● What to do: Your output must be the lines below from the line containing "E03: Dr. James Covington (Nr. 89)" to the line containing "aman, dan mem", both lines included, reproduced exactly and without pictures.

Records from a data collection

————————

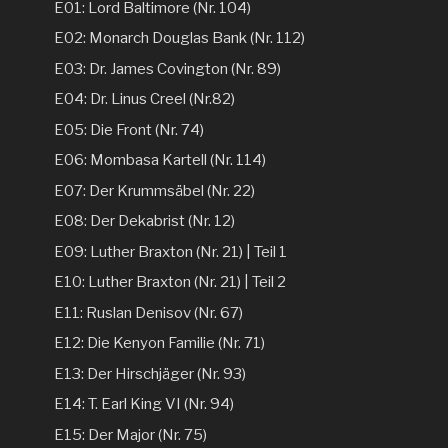
E01: Lord Baltimore (Nr. 104)
E02: Monarch Douglas Bank (Nr. 112)
E03: Dr. James Covington (Nr. 89)
E04: Dr. Linus Creel (Nr.82)
E05: Die Front (Nr. 74)
E06: Mombasa Kartell (Nr. 114)
E07: Der Krummsäbel (Nr. 22)
E08: Der Dekabrist (Nr. 12)
E09: Luther Braxton (Nr. 21) | Teil 1
E10: Luther Braxton (Nr. 21) | Teil 2
E11: Ruslan Denisov (Nr. 67)
E12: Die Kenyon Familie (Nr. 71)
E13: Der Hirschjäger (Nr. 93)
E14: T. Earl King VI (Nr. 94)
E15: Der Major (Nr. 75)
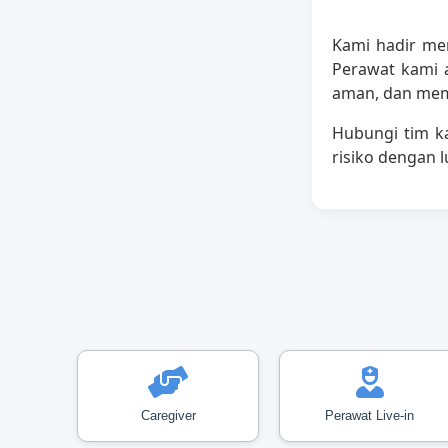
Kami hadir me
Perawat kami 
aman, dan mem
Hubungi tim ka
risiko dengan 
Caregiver
Perawat Live-in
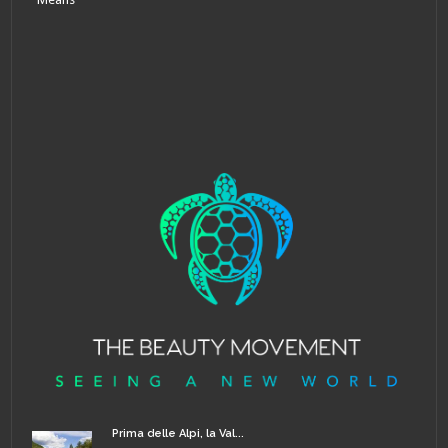
Prima delle Alpi, la Val...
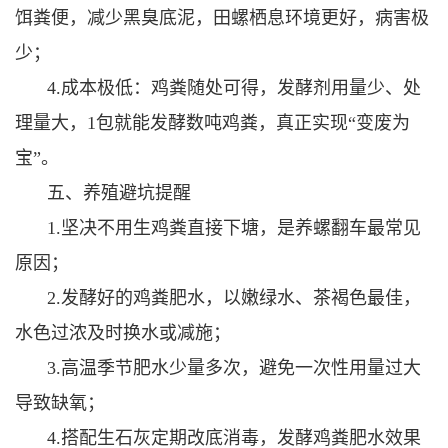
饵粪便，减少黑臭底泥，田螺栖息环境更好，病害极
少；
4.成本极低：鸡粪随处可得，发酵剂用量少、处
理量大，1包就能发酵数吨鸡粪，真正实现“变废为
宝”。
五、养殖避坑提醒
1.坚决不用生鸡粪直接下塘，是养螺翻车最常见
原因；
2.发酵好的鸡粪肥水，以嫩绿水、茶褐色最佳，
水色过浓及时换水或减施；
3.高温季节肥水少量多次，避免一次性用量过大
导致缺氧；
4.搭配生石灰定期改底消毒，发酵鸡粪肥水效果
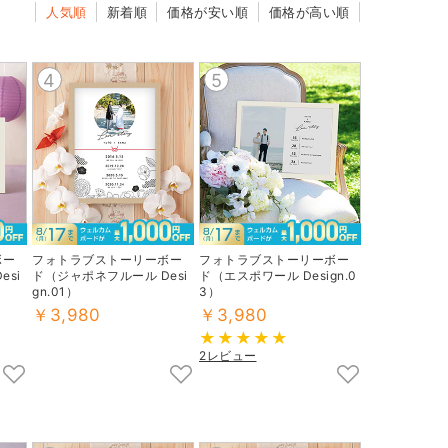
人気順
新着順
価格が安い順
価格が高い順
4
5
ボー
フォトラブストーリーボー
フォトラブストーリーボー
si
ド（ジャポネフルール Desi
ド（エスポワール Design.0
gn.01）
3）
￥3,980
￥3,980
2レビュー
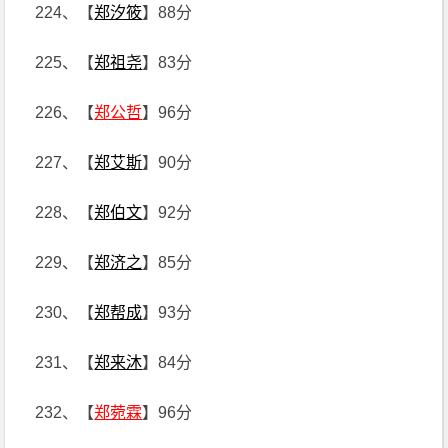
224、【
郑汐筱
】88分
225、【
郑祖尧
】83分
226、【
郑公哲
】96分
227、【
郑艾斯
】90分
228、【
郑伯文
】92分
229、【
郑济之
】85分
230、【
郑帮成
】93分
231、【
郑来沐
】84分
232、【
郑菀霖
】96分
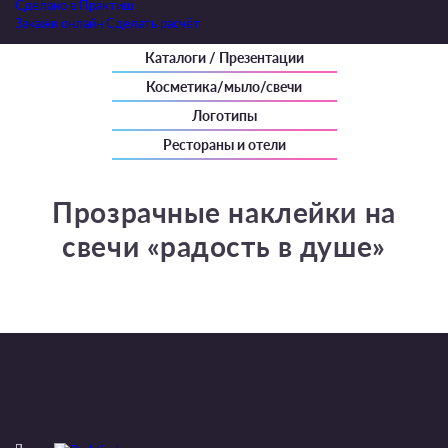
Cделано в Практиш
Закажи онлайн
Сделать расчёт
Каталоги / Презентации
Косметика/мыло/свечи
Логотипы
Рестораны и отели
Прозрачные наклейки на
свечи «радость в душе»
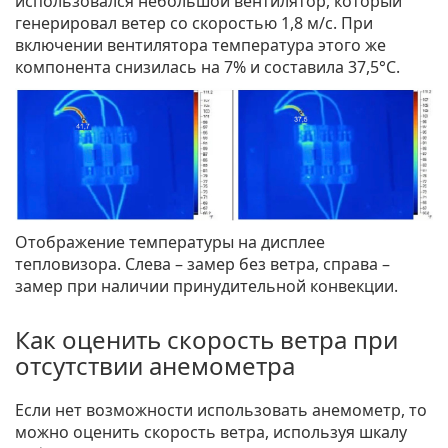
использовался небольшой вентилятор, который
генерировал ветер со скоростью 1,8 м/с. При
включении вентилятора температура этого же
компонента снизилась на 7% и составила 37,5°C.
Отображение температуры на дисплее
тепловизора. Слева – замер без ветра, справа –
замер при наличии принудительной конвекции.
Как оценить скорость ветра при
отсутствии анемометра
Если нет возможности использовать анемометр, то
можно оценить скорость ветра, используя шкалу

————————

● Exercise solution:
E03: Dr. James Covington (Nr. 89)
E04: Dr. Linus Creel (Nr.82)
E05: Die Front (Nr. 74)
E06: Mombasa Kartell (Nr. 114)
E07: Der Krummsäbel (Nr. 22)
E08: Der Dekabrist (Nr. 12)
E09: Luther Braxton (Nr. 21) | Teil 1
E10: Luther Braxton (Nr. 21) | Teil 2
E11: Ruslan Denisov (Nr. 67)
E12: Die Kenyon Familie (Nr. 71)
E13: Der Hirschjäger (Nr. 93)
E14: T. Earl King VI (Nr. 94)
E15: Der Major (Nr. 75)
Kami hadir me
Perawat kami 
aman, dan mem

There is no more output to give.